La rapporteure l'a elle-même très honnêtement reconnu en soulignant la portée modeste de cette proposition de loi, qui traite de deux sujets précis : la responsabilité financière susceptible d'être engagée pour un dirigeant bénévole, et la sensibilisation à l'engagement et à la vie associative dans le cadre de l'enseignement moral et civique, au collège et au lycée.
Le texte a été enrichi par l'adoption en commission d'un amendement que j'ai défendu au nom du groupe Nouvelle Gauche. Il prévoit que le Gouvernement remette, le 1er janvier 2019, un rapport sur l'opportunité d'affecter les dépôts et avoirs des comptes inactifs des associations au bénéfice du FDVA, sur le modèle de la loi Eckert du 13 juin 2014 relative aux comptes bancaires inactifs et aux contrats d'assurance-vie en déshérence.
Le Haut Conseil à la vie associative estime que 100 millions d'euros seraient potentiellement mobilisables via ce fonds pour financer les associations. Nous avions déjà voté cette disposition dans le cadre de la loi relative à l'égalité et à la citoyenneté en 2017. Toutefois, le Conseil constitutionnel a censuré cet article pour des raisons de forme, au motif qu'il s'agissait d'un cavalier législatif.
Malgré cette avancée qui, je l'espère, sera suivie d'effet – je parle non du rapport, que le Gouvernement nous remettra, évidemment, puisque ce sera une obligation pour lui, mais des suites législatives concrètes qui pourraient en être tirées – , le texte manque d'ambition.
Alors qu'est parue dans Le Monde, le 4 mai dernier, une tribune signée par de nombreux présidents d'associations de solidarité et de handicap, dont Louis Gallois, en vue de nous alerter sur le malaise profond et grandissant du monde associatif, qui estime ne pas être reconnu comme un interlocuteur majeur, et après l'excellent rapport de nos collègues de la commission des affaires culturelles et de l'éducation, Marie-George Buffet et Pierre-Alain Raphan, sur les contrats aidés dans le secteur sportif et culturel, qui montre l'inadéquation des parcours emploi compétences, en particulier pour les associations moyennes, on aurait pu imaginer un droit de suite parlementaire à travers un certain nombre de pistes de correction permettant de bâtir des dispositifs financiers pérennes et spécifiques de soutien à l'emploi associatif.
Avec les parcours emploi compétences, les associations moyennes sont frappées d'une triple peine : elles subissent de plein fouet la réduction drastique et brutale du nombre de contrats aidés, passés de 460 000 en 2016 à 200 000 en 2018, réduction qui se poursuivra d'après les prévisions du Gouvernement ; elles sont moins bien financées – si elles utilisent les contrats parcours emploi compétences, les subventions de l'État passeront de 75 %, voire 90 %, à 50 % en moyenne ; elles sont soumises à des obligations de formation, de suivi et de tutorat pour les bénéficiaires beaucoup plus contraignantes, qui ont pour la plupart d'entre elles un effet dissuasif.

CONSIGNES:
a) D'après le discours sur la vie associative, pour quel motif le Conseil constitutionnel a-t-il censuré l'article voté en 2017 ?
b) Poursuivez le discours sur la vie associative à partir de sa dernière phrase.

MATÉRIEL FOURNI:
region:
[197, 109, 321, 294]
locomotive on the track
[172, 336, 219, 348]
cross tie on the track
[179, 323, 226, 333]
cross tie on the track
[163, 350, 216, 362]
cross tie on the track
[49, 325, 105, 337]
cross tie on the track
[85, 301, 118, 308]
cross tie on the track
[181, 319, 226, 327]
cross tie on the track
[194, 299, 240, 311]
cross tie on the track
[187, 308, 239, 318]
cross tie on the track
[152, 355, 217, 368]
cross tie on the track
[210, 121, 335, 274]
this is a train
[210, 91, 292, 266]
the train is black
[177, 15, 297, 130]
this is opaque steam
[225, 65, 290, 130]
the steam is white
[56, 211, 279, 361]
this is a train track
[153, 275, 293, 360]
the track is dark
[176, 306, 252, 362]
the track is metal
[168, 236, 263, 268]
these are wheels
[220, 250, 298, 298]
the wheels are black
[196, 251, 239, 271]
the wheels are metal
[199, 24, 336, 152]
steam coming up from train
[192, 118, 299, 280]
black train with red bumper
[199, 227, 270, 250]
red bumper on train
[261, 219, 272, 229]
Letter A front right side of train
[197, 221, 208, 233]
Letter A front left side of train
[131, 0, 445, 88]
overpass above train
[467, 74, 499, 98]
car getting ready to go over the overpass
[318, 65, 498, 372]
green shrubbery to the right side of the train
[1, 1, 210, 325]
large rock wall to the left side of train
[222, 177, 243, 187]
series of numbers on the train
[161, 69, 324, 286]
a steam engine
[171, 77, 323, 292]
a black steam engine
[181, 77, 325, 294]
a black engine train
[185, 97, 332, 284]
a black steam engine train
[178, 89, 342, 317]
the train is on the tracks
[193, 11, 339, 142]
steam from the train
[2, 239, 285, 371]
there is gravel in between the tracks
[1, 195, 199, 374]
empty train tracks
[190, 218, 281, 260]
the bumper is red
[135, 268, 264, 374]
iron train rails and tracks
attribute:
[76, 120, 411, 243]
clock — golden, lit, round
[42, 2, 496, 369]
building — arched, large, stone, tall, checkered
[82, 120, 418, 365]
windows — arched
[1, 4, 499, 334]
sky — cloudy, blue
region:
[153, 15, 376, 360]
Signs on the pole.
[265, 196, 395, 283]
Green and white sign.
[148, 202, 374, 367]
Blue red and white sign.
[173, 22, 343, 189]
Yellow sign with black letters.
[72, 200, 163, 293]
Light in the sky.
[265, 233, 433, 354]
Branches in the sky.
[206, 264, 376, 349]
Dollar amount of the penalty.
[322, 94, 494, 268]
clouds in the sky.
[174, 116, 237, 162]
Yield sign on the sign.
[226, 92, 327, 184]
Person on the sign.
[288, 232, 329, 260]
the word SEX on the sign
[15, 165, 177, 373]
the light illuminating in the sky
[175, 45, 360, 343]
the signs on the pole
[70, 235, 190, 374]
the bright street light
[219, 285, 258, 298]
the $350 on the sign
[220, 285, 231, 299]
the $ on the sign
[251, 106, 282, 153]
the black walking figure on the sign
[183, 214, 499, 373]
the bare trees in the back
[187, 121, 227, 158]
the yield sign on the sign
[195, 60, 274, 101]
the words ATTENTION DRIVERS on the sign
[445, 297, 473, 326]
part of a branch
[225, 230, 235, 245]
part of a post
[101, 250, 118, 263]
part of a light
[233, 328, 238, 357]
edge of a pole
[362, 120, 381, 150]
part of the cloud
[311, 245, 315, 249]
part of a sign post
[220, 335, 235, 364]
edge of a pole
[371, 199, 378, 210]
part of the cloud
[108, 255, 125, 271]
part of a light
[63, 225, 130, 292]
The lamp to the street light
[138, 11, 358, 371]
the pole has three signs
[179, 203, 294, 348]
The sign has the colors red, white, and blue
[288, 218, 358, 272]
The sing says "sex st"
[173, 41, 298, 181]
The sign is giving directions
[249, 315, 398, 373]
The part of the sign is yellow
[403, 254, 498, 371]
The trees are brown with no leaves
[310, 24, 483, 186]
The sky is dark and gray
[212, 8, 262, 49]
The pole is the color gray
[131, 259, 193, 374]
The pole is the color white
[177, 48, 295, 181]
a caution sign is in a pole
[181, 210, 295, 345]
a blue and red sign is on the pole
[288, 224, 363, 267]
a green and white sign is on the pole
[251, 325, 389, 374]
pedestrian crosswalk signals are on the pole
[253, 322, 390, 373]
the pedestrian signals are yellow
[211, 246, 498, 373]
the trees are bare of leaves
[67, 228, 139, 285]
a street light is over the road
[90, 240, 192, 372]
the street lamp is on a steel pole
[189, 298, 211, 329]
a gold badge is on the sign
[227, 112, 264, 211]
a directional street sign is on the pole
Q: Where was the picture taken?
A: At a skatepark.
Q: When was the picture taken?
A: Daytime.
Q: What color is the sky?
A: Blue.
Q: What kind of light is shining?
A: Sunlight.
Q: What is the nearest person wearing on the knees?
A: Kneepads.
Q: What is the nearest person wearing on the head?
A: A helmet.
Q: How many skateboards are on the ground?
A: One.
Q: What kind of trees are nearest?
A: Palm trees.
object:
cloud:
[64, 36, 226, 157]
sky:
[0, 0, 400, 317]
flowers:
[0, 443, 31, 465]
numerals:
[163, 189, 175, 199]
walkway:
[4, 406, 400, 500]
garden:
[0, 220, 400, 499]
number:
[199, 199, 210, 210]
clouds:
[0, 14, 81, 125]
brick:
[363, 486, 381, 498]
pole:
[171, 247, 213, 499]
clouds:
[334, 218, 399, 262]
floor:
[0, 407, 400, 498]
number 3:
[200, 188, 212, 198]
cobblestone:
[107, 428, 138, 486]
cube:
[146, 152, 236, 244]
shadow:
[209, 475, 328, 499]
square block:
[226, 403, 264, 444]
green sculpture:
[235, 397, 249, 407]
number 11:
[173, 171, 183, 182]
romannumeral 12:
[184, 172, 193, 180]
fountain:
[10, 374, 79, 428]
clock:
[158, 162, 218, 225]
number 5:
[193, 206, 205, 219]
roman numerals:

RÉPONSES PAR CONSIGNE:
a) Pour une raison de forme : il s'agissait d'un cavalier législatif.

b)
Je souhaite rappeler à nos collègues que le bilan qui a été dressé des parcours emploi compétences en février dernier s'élève à 932 parcours signés au plan national, contre plus de 18 000 à la même période en 2017. Dans le département de la Loire, un peu plus de 200 contrats ont été signés au mois de mai, sur 2 200 possibles et budgétisés pour l'ensemble de l'année 2018. Ainsi, moins de 10 % de l'enveloppe ont été consommés. Pour rappel, la Loire disposait de 5 000 contrats aidés en 2016.
Chacun peut constater dans son territoire que la formule parcours emploi compétences ne fonctionne pas sur le terrain ; il faudra donc très vite en corriger les effets néfastes. Pour de nombreux clubs sportifs, ces restrictions financières sur les contrats aidés s'ajoutent à la baisse de 30 % des crédits de la part territoriale du Centre national de développement du sport – CNDS – pour le financement de leur fonctionnement, de leurs équipements ou de la formation des bénévoles.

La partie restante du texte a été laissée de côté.